_任务列表_:
A) 请根据关于指标类型的文本,简要回答以下问题:
(i) Gauge 指标具有什么特点?
(ii) Histogram 会产生哪三种直方图?
(iii) Summary 与 Histogram 的区别是什么?
B) 请从关于指标类型的文本最后一句之后接着续写。

Gauge: 可以任意变化的指标,可增可减。比如CPU使用率、内存使用率、磁盘空间、网速速度、温度变化等等;

class YourClass {
  static final Gauge inprogressRequests = Gauge.build()
     .name("inprogress_requests").labelNames("cmd").help("Inprogress requests.").register();

  void processRequest() {
    inprogressRequests.inc();
    inprogressRequests.labels("java").set(100);
    // Your code here.
    inprogressRequests.dec();
  }
}

Histogram: 直方图,在一段时间范围内对数据进行采样。比如请求持续时间,响应大小等。产生三种直方图:
1、按bucket累计计数,此值<=上限边界采集值。
2、样本累计总和。
3、样本累计次数总和。

class YourClass {
    static final Histogram requestLatency = Histogram.build()
            .name("requests_latency_seconds").help("Request latency in seconds.").register();

    void processRequest(Request req) {
        Histogram.Timer requestTimer = requestLatency.startTimer();
        try {
            // Your code here.
        } finally {
            requestTimer.observeDuration();
        }
    }
}

Summary:与 Histogram 类型类似,用于表示一段时间内的数据采样结果。比如请求持续时间,响应大小。
Histogram和Summary区别:Summary直接存储分位数值,Histogram需要区间计算得出。

class YourClass {

  private static final Summary requestLatency = Summary.build()
      .name("requests_latency_seconds")
      .help("request latency in seconds")
      .register();

  private static final Summary receivedBytes = Summary.build()
      .name("requests_size_bytes")
      .help("request size in bytes")
      .register();

  public void processRequest(Request req) {
    Summary.Timer requestTimer = requestLatency.startTimer();
    try {
      // Your code here.

_所供材料_:

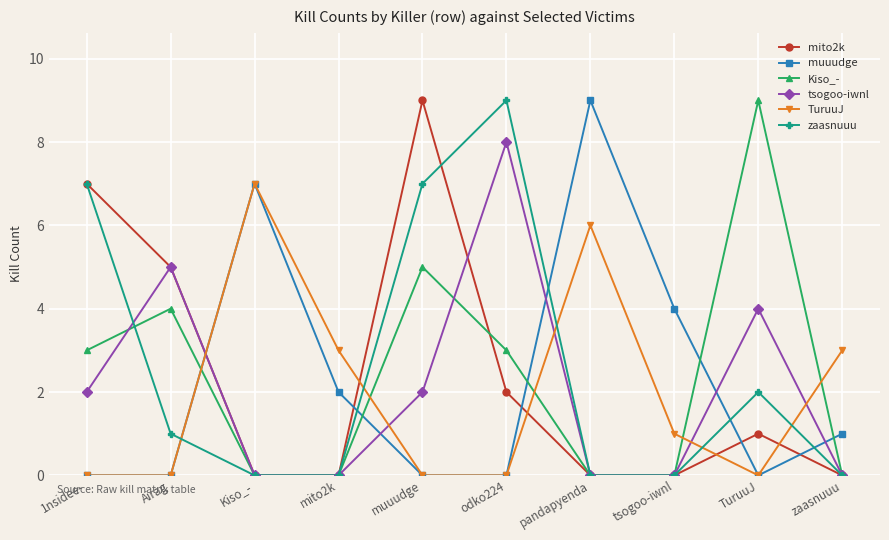

Is it true that tsogoo-iwnl equals -5 at Kiso_-?

False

_任务答案_:
A)
(i) 可以任意变化,可增可减。
(ii) 按 bucket 累计计数(此值<=上限边界采集值)、样本累计总和、样本累计次数总和。
(iii) Summary 直接存储分位数值,Histogram 需要通过区间计算得出。

B)
    } finally {
      requestTimer.observeDuration();
      receivedBytes.observe(req.size());
    }
  }
}

除了使用上边的内置和基本的Collector外,可以自定义Collector

class CustomCollector extends Collector {
  public List<MetricFamilySamples> collect() {
    List<MetricFamilySamples> mfs = new ArrayList<MetricFamilySamples>();
    // With no labels.
    mfs.add(new GaugeMetricFamily("my_gauge", "help", 42));
    // With labels
    GaugeMetricFamily labeledGauge = new GaugeMetricFamily("my_other_gauge", "help", Arrays.asList("labelname"));
    labeledGauge.addMetric(Arrays.asList("foo"), 4);
    labeledGauge.addMetric(Arrays.asList("bar"), 5);
    mfs.add(labeledGauge);
    return mfs;
  }
}

2.2.3、HTTP Server暴露样本数据

simpleclient_httpserver依赖包包含一个简单的HTTP服务器,当Prometheus访问该HTTP服务器时,会自动调用所有Collector的collect()方法。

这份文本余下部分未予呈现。